Provided records
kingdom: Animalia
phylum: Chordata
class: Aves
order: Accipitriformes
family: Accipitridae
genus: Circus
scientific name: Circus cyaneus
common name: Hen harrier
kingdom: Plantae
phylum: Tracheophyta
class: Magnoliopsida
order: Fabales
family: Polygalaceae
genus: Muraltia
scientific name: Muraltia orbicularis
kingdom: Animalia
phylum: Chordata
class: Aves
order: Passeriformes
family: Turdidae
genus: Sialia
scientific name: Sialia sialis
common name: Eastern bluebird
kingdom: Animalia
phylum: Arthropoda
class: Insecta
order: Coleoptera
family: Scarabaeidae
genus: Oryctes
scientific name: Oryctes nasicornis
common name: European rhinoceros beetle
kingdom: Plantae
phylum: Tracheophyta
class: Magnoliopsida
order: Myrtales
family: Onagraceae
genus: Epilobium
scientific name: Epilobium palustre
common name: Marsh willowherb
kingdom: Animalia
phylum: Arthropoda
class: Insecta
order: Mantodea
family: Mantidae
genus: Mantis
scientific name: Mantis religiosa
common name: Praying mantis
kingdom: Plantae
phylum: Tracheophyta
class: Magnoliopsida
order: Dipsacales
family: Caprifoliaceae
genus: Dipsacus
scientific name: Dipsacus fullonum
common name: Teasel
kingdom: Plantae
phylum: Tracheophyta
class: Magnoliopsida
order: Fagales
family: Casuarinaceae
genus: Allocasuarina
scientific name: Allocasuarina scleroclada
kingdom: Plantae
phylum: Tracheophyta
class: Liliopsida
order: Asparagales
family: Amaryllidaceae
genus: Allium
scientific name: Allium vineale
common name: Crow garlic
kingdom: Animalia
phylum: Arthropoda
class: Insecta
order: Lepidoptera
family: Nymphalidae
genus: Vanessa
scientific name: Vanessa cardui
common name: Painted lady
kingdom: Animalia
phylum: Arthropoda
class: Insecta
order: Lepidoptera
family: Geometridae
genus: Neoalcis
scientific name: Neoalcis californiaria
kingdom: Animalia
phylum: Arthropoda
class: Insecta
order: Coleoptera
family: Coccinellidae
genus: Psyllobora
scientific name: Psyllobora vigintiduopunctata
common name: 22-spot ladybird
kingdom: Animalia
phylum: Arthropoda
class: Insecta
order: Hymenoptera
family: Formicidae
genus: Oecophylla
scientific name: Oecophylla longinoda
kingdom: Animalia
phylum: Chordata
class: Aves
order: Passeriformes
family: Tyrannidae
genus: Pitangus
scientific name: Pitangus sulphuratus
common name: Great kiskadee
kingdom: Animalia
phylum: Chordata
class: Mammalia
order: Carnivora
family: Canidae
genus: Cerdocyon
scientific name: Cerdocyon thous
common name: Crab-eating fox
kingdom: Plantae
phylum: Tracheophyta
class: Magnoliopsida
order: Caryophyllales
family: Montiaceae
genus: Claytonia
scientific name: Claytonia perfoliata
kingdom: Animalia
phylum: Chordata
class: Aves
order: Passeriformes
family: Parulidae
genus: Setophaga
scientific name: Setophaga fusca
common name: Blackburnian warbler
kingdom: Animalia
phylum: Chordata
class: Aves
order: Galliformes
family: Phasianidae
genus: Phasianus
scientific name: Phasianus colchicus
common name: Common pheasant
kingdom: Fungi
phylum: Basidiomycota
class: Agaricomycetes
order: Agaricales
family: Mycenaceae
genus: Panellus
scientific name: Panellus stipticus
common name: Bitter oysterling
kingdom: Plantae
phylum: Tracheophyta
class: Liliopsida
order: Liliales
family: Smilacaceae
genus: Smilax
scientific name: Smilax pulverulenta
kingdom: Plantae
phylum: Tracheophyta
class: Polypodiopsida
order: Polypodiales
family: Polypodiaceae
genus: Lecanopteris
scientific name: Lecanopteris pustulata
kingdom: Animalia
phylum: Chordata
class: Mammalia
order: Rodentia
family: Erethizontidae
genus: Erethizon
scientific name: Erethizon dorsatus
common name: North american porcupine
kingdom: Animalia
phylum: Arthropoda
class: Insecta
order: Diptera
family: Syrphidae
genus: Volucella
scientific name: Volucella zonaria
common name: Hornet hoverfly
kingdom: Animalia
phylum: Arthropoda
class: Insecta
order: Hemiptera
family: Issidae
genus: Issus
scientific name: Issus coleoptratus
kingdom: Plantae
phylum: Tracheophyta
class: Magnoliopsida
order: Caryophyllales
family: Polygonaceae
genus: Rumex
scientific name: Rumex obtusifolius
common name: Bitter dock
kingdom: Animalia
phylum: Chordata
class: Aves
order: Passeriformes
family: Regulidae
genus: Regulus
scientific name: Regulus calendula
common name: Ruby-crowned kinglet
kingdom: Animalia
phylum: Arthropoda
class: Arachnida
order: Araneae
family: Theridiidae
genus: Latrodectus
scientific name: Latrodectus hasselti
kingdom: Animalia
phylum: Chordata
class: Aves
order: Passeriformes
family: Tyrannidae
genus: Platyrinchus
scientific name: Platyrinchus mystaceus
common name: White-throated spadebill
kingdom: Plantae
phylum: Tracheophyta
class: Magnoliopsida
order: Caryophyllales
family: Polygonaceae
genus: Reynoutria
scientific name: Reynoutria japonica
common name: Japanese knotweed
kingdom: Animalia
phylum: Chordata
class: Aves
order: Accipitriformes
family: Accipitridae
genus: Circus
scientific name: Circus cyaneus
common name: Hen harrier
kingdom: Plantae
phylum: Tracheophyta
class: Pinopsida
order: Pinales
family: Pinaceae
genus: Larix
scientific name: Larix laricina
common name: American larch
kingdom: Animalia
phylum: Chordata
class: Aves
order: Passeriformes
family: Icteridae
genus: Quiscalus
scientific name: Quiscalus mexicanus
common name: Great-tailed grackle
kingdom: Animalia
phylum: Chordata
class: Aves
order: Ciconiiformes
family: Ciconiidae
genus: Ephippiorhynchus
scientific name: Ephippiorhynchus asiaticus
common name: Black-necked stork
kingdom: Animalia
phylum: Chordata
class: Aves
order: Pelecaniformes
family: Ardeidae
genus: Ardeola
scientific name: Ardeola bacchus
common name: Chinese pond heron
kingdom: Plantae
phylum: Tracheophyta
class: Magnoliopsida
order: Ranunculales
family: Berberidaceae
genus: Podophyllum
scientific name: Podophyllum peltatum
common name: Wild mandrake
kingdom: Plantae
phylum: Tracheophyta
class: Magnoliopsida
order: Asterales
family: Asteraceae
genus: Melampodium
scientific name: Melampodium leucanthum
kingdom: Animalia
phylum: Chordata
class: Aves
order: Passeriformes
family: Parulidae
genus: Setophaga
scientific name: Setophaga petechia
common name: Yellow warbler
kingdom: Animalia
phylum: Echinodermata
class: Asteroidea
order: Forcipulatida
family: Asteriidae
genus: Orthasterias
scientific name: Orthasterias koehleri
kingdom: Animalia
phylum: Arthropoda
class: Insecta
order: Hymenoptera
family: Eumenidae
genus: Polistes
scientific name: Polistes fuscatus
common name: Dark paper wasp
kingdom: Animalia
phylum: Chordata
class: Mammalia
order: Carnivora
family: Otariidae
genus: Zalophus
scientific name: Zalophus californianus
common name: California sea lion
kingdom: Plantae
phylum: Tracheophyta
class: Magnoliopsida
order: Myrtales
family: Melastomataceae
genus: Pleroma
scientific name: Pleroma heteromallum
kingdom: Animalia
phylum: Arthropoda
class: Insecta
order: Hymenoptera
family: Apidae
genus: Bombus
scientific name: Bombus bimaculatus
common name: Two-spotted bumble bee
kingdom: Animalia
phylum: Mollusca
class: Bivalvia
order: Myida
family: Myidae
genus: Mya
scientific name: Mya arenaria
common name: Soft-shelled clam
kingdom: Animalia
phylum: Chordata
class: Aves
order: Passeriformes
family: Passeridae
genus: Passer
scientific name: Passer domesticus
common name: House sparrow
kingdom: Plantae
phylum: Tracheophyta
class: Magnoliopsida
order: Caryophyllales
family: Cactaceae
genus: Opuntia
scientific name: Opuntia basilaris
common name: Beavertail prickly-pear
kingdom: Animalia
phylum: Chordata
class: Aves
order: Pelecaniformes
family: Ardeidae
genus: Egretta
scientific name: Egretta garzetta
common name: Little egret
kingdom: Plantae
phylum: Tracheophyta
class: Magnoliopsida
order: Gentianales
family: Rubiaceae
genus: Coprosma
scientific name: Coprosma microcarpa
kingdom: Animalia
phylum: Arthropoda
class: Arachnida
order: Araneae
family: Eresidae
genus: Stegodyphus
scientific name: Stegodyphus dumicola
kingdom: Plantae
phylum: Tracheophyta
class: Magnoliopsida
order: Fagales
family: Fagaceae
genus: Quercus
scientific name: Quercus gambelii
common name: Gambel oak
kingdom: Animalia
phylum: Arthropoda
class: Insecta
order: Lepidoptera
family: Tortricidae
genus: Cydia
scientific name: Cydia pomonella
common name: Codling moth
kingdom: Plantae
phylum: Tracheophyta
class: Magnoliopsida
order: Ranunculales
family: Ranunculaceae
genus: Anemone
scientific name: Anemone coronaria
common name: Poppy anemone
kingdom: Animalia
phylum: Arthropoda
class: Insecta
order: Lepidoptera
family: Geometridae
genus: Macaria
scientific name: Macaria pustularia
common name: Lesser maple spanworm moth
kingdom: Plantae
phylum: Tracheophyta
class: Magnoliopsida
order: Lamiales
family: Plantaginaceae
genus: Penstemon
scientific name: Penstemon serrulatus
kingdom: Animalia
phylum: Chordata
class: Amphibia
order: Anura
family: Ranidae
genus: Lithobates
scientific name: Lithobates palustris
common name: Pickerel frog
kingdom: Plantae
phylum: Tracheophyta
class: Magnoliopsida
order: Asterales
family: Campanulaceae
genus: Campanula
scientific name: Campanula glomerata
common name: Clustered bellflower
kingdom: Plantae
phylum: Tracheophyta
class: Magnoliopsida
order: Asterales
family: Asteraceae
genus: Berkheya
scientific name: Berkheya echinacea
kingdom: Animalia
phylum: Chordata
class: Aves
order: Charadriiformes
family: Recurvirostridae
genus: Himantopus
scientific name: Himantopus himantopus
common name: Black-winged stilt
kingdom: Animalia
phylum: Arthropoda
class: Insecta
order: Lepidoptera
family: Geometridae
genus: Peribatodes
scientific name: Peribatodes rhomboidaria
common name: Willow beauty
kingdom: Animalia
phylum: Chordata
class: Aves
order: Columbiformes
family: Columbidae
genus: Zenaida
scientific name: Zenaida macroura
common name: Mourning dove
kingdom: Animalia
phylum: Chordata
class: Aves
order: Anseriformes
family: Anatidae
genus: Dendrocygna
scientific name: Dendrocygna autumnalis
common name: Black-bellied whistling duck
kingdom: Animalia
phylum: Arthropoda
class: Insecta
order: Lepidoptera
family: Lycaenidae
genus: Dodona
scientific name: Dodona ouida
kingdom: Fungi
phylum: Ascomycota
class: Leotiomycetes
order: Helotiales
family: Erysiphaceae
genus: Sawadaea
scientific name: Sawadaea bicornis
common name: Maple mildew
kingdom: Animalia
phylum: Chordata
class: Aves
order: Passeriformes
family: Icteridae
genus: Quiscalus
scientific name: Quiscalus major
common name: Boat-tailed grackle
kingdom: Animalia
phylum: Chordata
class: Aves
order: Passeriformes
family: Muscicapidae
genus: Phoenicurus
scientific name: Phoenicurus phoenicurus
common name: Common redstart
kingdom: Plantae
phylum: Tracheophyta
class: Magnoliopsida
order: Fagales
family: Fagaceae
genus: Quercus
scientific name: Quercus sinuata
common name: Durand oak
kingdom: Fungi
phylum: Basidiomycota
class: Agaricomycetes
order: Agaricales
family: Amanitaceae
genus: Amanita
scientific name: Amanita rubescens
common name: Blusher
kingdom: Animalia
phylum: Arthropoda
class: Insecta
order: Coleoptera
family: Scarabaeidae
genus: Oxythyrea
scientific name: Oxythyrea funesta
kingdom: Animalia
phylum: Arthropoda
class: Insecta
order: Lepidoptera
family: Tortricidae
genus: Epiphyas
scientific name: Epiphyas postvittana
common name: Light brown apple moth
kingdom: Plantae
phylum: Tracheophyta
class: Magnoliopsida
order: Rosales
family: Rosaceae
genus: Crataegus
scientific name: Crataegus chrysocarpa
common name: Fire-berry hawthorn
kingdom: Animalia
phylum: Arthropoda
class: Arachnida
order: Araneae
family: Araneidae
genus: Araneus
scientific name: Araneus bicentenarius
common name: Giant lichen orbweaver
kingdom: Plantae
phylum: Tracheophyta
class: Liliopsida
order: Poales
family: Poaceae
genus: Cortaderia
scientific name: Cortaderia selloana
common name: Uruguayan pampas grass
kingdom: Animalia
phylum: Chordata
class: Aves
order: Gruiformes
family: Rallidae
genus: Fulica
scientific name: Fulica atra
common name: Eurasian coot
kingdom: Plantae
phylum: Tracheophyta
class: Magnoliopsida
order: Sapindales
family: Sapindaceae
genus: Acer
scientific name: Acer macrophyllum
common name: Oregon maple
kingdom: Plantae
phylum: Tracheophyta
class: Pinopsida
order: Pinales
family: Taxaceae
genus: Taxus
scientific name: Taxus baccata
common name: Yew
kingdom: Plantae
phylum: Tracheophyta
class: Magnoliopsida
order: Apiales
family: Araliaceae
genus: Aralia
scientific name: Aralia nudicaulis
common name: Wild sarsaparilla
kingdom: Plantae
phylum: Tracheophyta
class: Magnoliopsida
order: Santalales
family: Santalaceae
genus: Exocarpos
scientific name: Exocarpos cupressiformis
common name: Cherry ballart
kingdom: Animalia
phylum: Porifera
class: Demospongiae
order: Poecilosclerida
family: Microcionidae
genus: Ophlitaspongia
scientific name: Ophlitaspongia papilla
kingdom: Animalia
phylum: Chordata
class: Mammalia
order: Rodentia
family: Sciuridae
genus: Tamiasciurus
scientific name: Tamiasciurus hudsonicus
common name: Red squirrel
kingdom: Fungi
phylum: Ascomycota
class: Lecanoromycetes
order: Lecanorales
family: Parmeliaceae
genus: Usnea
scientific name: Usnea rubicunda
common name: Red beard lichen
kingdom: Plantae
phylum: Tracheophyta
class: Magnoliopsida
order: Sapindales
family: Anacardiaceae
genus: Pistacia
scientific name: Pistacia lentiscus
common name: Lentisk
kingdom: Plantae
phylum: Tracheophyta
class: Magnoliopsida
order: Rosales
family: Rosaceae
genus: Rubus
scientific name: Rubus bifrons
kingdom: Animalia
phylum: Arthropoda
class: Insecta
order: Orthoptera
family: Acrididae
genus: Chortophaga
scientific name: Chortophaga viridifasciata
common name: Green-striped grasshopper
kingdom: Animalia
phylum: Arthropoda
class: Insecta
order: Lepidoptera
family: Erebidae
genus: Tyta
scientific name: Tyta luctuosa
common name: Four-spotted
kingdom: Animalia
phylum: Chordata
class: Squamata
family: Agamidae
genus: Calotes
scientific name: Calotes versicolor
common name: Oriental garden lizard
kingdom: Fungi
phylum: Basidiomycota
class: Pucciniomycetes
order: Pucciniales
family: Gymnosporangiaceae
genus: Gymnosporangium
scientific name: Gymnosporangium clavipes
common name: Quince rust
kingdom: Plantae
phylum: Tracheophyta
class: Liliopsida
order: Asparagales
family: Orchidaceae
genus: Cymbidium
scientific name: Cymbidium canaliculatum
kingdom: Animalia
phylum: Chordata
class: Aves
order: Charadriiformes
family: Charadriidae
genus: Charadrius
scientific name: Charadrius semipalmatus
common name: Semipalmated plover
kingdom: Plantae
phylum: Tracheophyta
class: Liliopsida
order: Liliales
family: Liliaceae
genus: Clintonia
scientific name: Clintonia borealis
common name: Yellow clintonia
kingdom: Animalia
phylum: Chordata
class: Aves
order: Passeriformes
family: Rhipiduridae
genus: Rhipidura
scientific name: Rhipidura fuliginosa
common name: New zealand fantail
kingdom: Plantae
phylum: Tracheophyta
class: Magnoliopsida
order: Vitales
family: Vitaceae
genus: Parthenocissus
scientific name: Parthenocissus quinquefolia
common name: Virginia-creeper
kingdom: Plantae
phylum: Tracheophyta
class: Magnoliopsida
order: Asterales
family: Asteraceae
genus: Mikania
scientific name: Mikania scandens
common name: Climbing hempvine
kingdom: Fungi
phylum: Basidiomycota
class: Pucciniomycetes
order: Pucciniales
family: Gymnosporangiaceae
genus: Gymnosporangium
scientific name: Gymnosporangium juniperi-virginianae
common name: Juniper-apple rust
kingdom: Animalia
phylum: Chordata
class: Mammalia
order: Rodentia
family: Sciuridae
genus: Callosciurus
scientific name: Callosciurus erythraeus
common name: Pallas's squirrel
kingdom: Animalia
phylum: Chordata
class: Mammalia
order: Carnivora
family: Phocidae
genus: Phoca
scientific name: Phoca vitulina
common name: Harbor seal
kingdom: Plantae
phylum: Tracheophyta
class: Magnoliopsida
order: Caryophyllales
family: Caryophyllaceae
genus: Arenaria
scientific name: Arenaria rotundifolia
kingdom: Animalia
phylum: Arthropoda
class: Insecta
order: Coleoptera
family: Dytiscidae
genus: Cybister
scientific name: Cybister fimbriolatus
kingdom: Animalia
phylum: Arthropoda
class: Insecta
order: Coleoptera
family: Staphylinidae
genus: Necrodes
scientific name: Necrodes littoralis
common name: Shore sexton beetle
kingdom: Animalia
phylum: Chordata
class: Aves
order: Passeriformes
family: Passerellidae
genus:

Goal
Starting at the beginning of the listing and ending at the line that contains "genus: Psyllobora", rewrite those lines with every "common name" changed to "vernacular name" and everything else left as it is.

Written response
kingdom: Animalia
phylum: Chordata
class: Aves
order: Accipitriformes
family: Accipitridae
genus: Circus
scientific name: Circus cyaneus
vernacular name: Hen harrier
kingdom: Plantae
phylum: Tracheophyta
class: Magnoliopsida
order: Fabales
family: Polygalaceae
genus: Muraltia
scientific name: Muraltia orbicularis
kingdom: Animalia
phylum: Chordata
class: Aves
order: Passeriformes
family: Turdidae
genus: Sialia
scientific name: Sialia sialis
vernacular name: Eastern bluebird
kingdom: Animalia
phylum: Arthropoda
class: Insecta
order: Coleoptera
family: Scarabaeidae
genus: Oryctes
scientific name: Oryctes nasicornis
vernacular name: European rhinoceros beetle
kingdom: Plantae
phylum: Tracheophyta
class: Magnoliopsida
order: Myrtales
family: Onagraceae
genus: Epilobium
scientific name: Epilobium palustre
vernacular name: Marsh willowherb
kingdom: Animalia
phylum: Arthropoda
class: Insecta
order: Mantodea
family: Mantidae
genus: Mantis
scientific name: Mantis religiosa
vernacular name: Praying mantis
kingdom: Plantae
phylum: Tracheophyta
class: Magnoliopsida
order: Dipsacales
family: Caprifoliaceae
genus: Dipsacus
scientific name: Dipsacus fullonum
vernacular name: Teasel
kingdom: Plantae
phylum: Tracheophyta
class: Magnoliopsida
order: Fagales
family: Casuarinaceae
genus: Allocasuarina
scientific name: Allocasuarina scleroclada
kingdom: Plantae
phylum: Tracheophyta
class: Liliopsida
order: Asparagales
family: Amaryllidaceae
genus: Allium
scientific name: Allium vineale
vernacular name: Crow garlic
kingdom: Animalia
phylum: Arthropoda
class: Insecta
order: Lepidoptera
family: Nymphalidae
genus: Vanessa
scientific name: Vanessa cardui
vernacular name: Painted lady
kingdom: Animalia
phylum: Arthropoda
class: Insecta
order: Lepidoptera
family: Geometridae
genus: Neoalcis
scientific name: Neoalcis californiaria
kingdom: Animalia
phylum: Arthropoda
class: Insecta
order: Coleoptera
family: Coccinellidae
genus: Psyllobora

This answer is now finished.